In the entries below, swap each "common name" for "vernacular name" and leave every other line as it is.

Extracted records
****
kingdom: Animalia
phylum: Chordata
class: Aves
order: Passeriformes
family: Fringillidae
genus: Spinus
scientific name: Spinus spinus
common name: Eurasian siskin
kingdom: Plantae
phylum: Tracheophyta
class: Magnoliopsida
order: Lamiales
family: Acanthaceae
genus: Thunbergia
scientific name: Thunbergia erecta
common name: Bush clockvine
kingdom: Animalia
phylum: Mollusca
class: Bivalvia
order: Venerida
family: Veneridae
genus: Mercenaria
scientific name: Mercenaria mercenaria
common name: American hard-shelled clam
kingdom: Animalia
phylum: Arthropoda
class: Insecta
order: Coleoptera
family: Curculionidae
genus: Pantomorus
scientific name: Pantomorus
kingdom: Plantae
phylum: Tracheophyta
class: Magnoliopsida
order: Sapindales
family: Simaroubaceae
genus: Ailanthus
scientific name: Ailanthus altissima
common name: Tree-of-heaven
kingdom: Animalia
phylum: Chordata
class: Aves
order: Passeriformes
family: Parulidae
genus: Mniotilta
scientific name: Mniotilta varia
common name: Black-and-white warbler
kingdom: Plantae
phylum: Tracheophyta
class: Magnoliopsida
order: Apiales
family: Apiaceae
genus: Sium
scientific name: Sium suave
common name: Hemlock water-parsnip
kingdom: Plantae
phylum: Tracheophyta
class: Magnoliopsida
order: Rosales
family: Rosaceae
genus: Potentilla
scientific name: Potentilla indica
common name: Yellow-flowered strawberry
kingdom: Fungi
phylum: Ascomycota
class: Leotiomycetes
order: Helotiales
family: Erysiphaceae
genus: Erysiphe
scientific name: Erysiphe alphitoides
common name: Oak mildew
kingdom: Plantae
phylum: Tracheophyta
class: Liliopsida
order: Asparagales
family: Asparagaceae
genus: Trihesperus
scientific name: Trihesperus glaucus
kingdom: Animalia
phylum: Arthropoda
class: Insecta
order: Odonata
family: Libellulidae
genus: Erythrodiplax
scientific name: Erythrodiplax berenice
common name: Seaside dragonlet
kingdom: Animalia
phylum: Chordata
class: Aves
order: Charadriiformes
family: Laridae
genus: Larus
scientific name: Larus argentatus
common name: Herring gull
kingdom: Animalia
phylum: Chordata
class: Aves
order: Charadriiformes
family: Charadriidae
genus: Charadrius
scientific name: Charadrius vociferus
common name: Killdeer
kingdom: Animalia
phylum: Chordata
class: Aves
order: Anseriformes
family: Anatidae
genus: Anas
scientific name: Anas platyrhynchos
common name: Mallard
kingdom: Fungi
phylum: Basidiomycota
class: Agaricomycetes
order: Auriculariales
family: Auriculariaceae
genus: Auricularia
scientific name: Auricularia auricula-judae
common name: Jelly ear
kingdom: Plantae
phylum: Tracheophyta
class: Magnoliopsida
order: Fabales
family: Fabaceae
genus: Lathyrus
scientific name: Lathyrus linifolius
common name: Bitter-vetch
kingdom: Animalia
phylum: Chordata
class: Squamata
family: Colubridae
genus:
****
> [Result]:
kingdom: Animalia
phylum: Chordata
class: Aves
order: Passeriformes
family: Fringillidae
genus: Spinus
scientific name: Spinus spinus
vernacular name: Eurasian siskin
kingdom: Plantae
phylum: Tracheophyta
class: Magnoliopsida
order: Lamiales
family: Acanthaceae
genus: Thunbergia
scientific name: Thunbergia erecta
vernacular name: Bush clockvine
kingdom: Animalia
phylum: Mollusca
class: Bivalvia
order: Venerida
family: Veneridae
genus: Mercenaria
scientific name: Mercenaria mercenaria
vernacular name: American hard-shelled clam
kingdom: Animalia
phylum: Arthropoda
class: Insecta
order: Coleoptera
family: Curculionidae
genus: Pantomorus
scientific name: Pantomorus
kingdom: Plantae
phylum: Tracheophyta
class: Magnoliopsida
order: Sapindales
family: Simaroubaceae
genus: Ailanthus
scientific name: Ailanthus altissima
vernacular name: Tree-of-heaven
kingdom: Animalia
phylum: Chordata
class: Aves
order: Passeriformes
family: Parulidae
genus: Mniotilta
scientific name: Mniotilta varia
vernacular name: Black-and-white warbler
kingdom: Plantae
phylum: Tracheophyta
class: Magnoliopsida
order: Apiales
family: Apiaceae
genus: Sium
scientific name: Sium suave
vernacular name: Hemlock water-parsnip
kingdom: Plantae
phylum: Tracheophyta
class: Magnoliopsida
order: Rosales
family: Rosaceae
genus: Potentilla
scientific name: Potentilla indica
vernacular name: Yellow-flowered strawberry
kingdom: Fungi
phylum: Ascomycota
class: Leotiomycetes
order: Helotiales
family: Erysiphaceae
genus: Erysiphe
scientific name: Erysiphe alphitoides
vernacular name: Oak mildew
kingdom: Plantae
phylum: Tracheophyta
class: Liliopsida
order: Asparagales
family: Asparagaceae
genus: Trihesperus
scientific name: Trihesperus glaucus
kingdom: Animalia
phylum: Arthropoda
class: Insecta
order: Odonata
family: Libellulidae
genus: Erythrodiplax
scientific name: Erythrodiplax berenice
vernacular name: Seaside dragonlet
kingdom: Animalia
phylum: Chordata
class: Aves
order: Charadriiformes
family: Laridae
genus: Larus
scientific name: Larus argentatus
vernacular name: Herring gull
kingdom: Animalia
phylum: Chordata
class: Aves
order: Charadriiformes
family: Charadriidae
genus: Charadrius
scientific name: Charadrius vociferus
vernacular name: Killdeer
kingdom: Animalia
phylum: Chordata
class: Aves
order: Anseriformes
family: Anatidae
genus: Anas
scientific name: Anas platyrhynchos
vernacular name: Mallard
kingdom: Fungi
phylum: Basidiomycota
class: Agaricomycetes
order: Auriculariales
family: Auriculariaceae
genus: Auricularia
scientific name: Auricularia auricula-judae
vernacular name: Jelly ear
kingdom: Plantae
phylum: Tracheophyta
class: Magnoliopsida
order: Fabales
family: Fabaceae
genus: Lathyrus
scientific name: Lathyrus linifolius
vernacular name: Bitter-vetch
kingdom: Animalia
phylum: Chordata
class: Squamata
family: Colubridae
genus:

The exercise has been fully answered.